As It Happens

Chaser, the border collie that could recognize more than 1,000 words, has died

Chaser, a black and white border collie dubbed "the world's smartest dog," has died at the age of 15.

Psychologist John W. Pilley used toys to train the border collie known as 'the world's smartest dog'

John W. Pilley, a professor emeritus of psychology at Wofford College, trained Chaser the border collie to recgnize more than 1,000 words. (Mark Olencki/Wofford College)


Pilley Bianchi's family dog Chaser was smart. Really smart.

"I have a feeling she was smarter than me. She was able to manipulate and get her way on a daily basis. She had us all wrapped around her paw," Bianchi told As It Happens guest host Rosemary Barton.

"But what garnered her international fame was [being] the dog who knew 1,000 words."

To be exact, Chaser could recognize 1,022 individual nouns. The black and white border collie, who made international headlines as "the world's smartest dog," has died. She was 15.

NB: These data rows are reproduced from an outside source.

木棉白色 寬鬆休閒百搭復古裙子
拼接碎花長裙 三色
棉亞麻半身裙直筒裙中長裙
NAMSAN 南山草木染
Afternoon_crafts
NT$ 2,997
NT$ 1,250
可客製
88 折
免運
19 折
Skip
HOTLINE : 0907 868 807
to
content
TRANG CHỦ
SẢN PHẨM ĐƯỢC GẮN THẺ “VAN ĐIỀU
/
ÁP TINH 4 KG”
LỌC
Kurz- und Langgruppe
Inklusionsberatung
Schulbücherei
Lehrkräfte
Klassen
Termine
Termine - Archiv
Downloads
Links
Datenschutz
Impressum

Chaser made international headlines as 'the world's smartest dog.' (John Pilley)

Chaser belonged to Bianchi's father John W. Pilley, a retired Wofford College psychology professor from Spartanburg, S.C., who was fascinated with animal behaviour. Pilley died last year at the age of 89.

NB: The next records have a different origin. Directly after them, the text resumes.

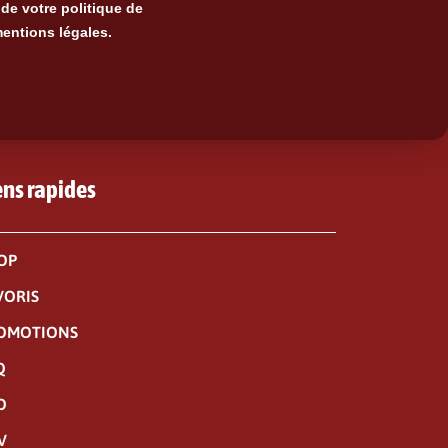
de votre politique de
mentions légales.
ens rapides
OP
VORIS
OMOTIONS
Q
O
V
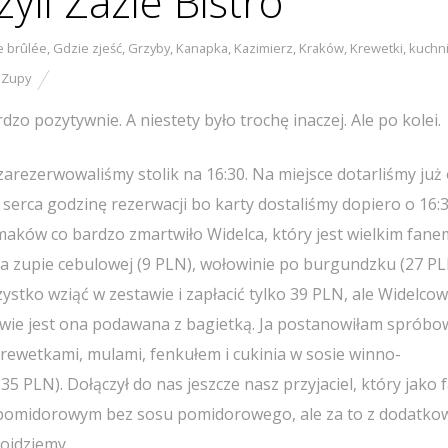
yli Zazie Bistro
 brûlée
,
Gdzie zjeść
,
Grzyby
,
Kanapka
,
Kazimierz
,
Kraków
,
Krewetki
,
kuchn
,
Zupy
dzo pozytywnie. A niestety było trochę inaczej. Ale po kolei.
rezerwowaliśmy stolik na 16:30. Na miejsce dotarliśmy już
serca godzinę rezerwacji bo karty dostaliśmy dopiero o 16:3
limaków co bardzo zmartwiło Widelca, który jest wielkim fane
a zupie cebulowej (9 PLN), wołowinie po burgundzku (27 PL
stko wziąć w zestawie i zapłacić tylko 39 PLN, ale Widelcow
tawie jest ona podawana z bagietką. Ja postanowiłam spróbo
ewetkami, mulami, fenkułem i cukinia w sosie winno-
5 PLN). Dołączył do nas jeszcze nasz przyjaciel, który jako 
e pomidorowym bez sosu pomidorowego, ale za to z dodatk
dojdziemy.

When Pilley got Chaser as a two-month-old pup, he saw in her an incredible scientific opportunity. 

"He firmly believed ... that dogs were way smarter than the world has believed them to be. And he wanted to find out the boundaries of the canine mind," Bianchi said.

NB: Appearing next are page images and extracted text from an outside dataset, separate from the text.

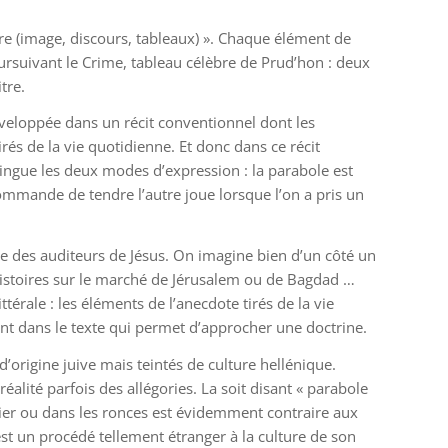
ore (image, discours, tableaux) ». Chaque élément de
ursuivant le Crime, tableau célèbre de Prud’hon : deux
tre.
développée dans un récit conventionnel dont les
és de la vie quotidienne. Et donc dans ce récit
stingue les deux modes d’expression : la parabole est
commande de tendre l’autre joue lorsque l’on a pris un
re des auditeurs de Jésus. On imagine bien d’un côté un
histoires sur le marché de Jérusalem ou de Bagdad …
rale : les éléments de l’anecdote tirés de la vie
ent dans le texte qui permet d’approcher une doctrine.
d’origine juive mais teintés de culture hellénique.
réalité parfois des allégories. La soit disant « parabole
ntier ou dans les ronces est évidemment contraire aux
e est un procédé tellement étranger à la culture de son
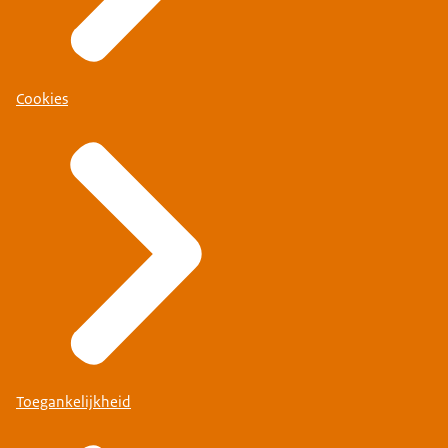
Cookies
Toegankelijkheid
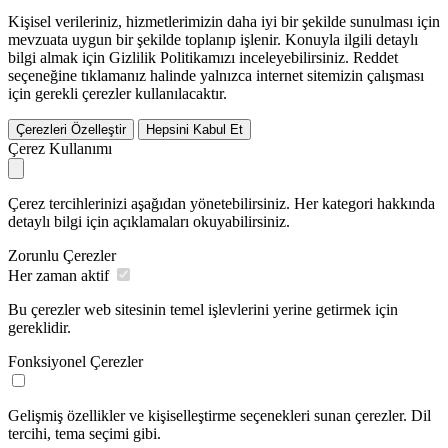
Kişisel verileriniz, hizmetlerimizin daha iyi bir şekilde sunulması için
mevzuata uygun bir şekilde toplanıp işlenir. Konuyla ilgili detaylı
bilgi almak için Gizlilik Politikamızı inceleyebilirsiniz.
Reddet
seçeneğine tıklamanız halinde yalnızca internet sitemizin çalışması
için gerekli çerezler kullanılacaktır.
Çerezleri Özelleştir
Hepsini Kabul Et
Çerez Kullanımı
Çerez tercihlerinizi aşağıdan yönetebilirsiniz. Her kategori hakkında
detaylı bilgi için açıklamaları okuyabilirsiniz.
Zorunlu Çerezler
Her zaman aktif
Bu çerezler web sitesinin temel işlevlerini yerine getirmek için
gereklidir.
Fonksiyonel Çerezler
Gelişmiş özellikler ve kişiselleştirme seçenekleri sunan çerezler. Dil
tercihi, tema seçimi gibi.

"In doing that, he chose language because it required a memory system and it required understanding that words have independent meaning. And if he could crack the code on that, then the floodgates would open."

Pilley began teach Chaser to recognize language — one toy at a time.

"Any language, you need a vocabulary — so her vocabulary was going to be her toys," Bianchi said. "It was all fun and play for her. "

Chaser and her 1,022 toys, all of which she knew by name. (Robin Piley)

He would take a toy, repeat its name dozens of times, then hide it and ask Chaser to go find it. 

It was slow-going at first, but by the time Chaser was five months old, Bianchi said she had "that ah-ha moment" where she finally clued in that different toys had different names. 

Over the years, she learned to recognize the names of 800 stuffed animals, 116 balls, 26 Frisbees and a mishmash of plastic toys.

Each one had its own unique name, courtesy of Pilley. There was Boomerang, Comeforth, Muscleman, Clodhopper, Groovy and Lamaze to name a few. 

"It was good because she could remember the names, but we couldn't. We had to write them down," Bianchi said.

Pilley published his findings in the journal Behavioural Processes in 2011

"I was kind of blown away. I mean, I knew what he was doing with her, but until the research was published I really did not understand the gravitas," Bianchi said. 

"His work is being replicated around the world. We get fan letters from people from every corner of the Earth with them teaching their own dogs language. And it's exciting. It's a whole new playing field, no pun intended."

'Gosh, she was fun'

But Chaser was more than a science experiment. She was also a beloved family pet.

"Gosh, she was fun," Bianchi said.

"She was really entertaining for me because when I bring her to New York she loves to go shopping and go into the shops ... anything that she can engage with people and get around their legs and under their feet."

Pilley Bianchi and Chaser. (Submitted by Pilley Bianchi)

And despite being so well-trained when it came to language, she was really a free-spirit at heart.

"What a lot of people don't know about Chaser is that she is not an obedient dog," Bianchi said with a laugh. 

"What my father wanted to do was teach her a concept instead of rote behaviours, so that gave her a lot of leeway and freedom. And while she knew the obedience commands, they really didn't apply to her for most of her life."

But more than anything, she was loyal to Pilley — to the very end. 

"She was not a touchy-feely dog, but, when we brought her to a hospice ... six days before he passed, she would come into his outreached arms and she would, you know, allow herself to be pet," Bianchi said.

"It was hours before his death that she planted herself firmly in front of his bed with her head down, her shoulders square, giving him that border collie eye and gave one very loud, sharp bark. And it gave us goosebumps because we knew that she was not beckoning him to wake up. She was bidding him goodbye. It was stunning."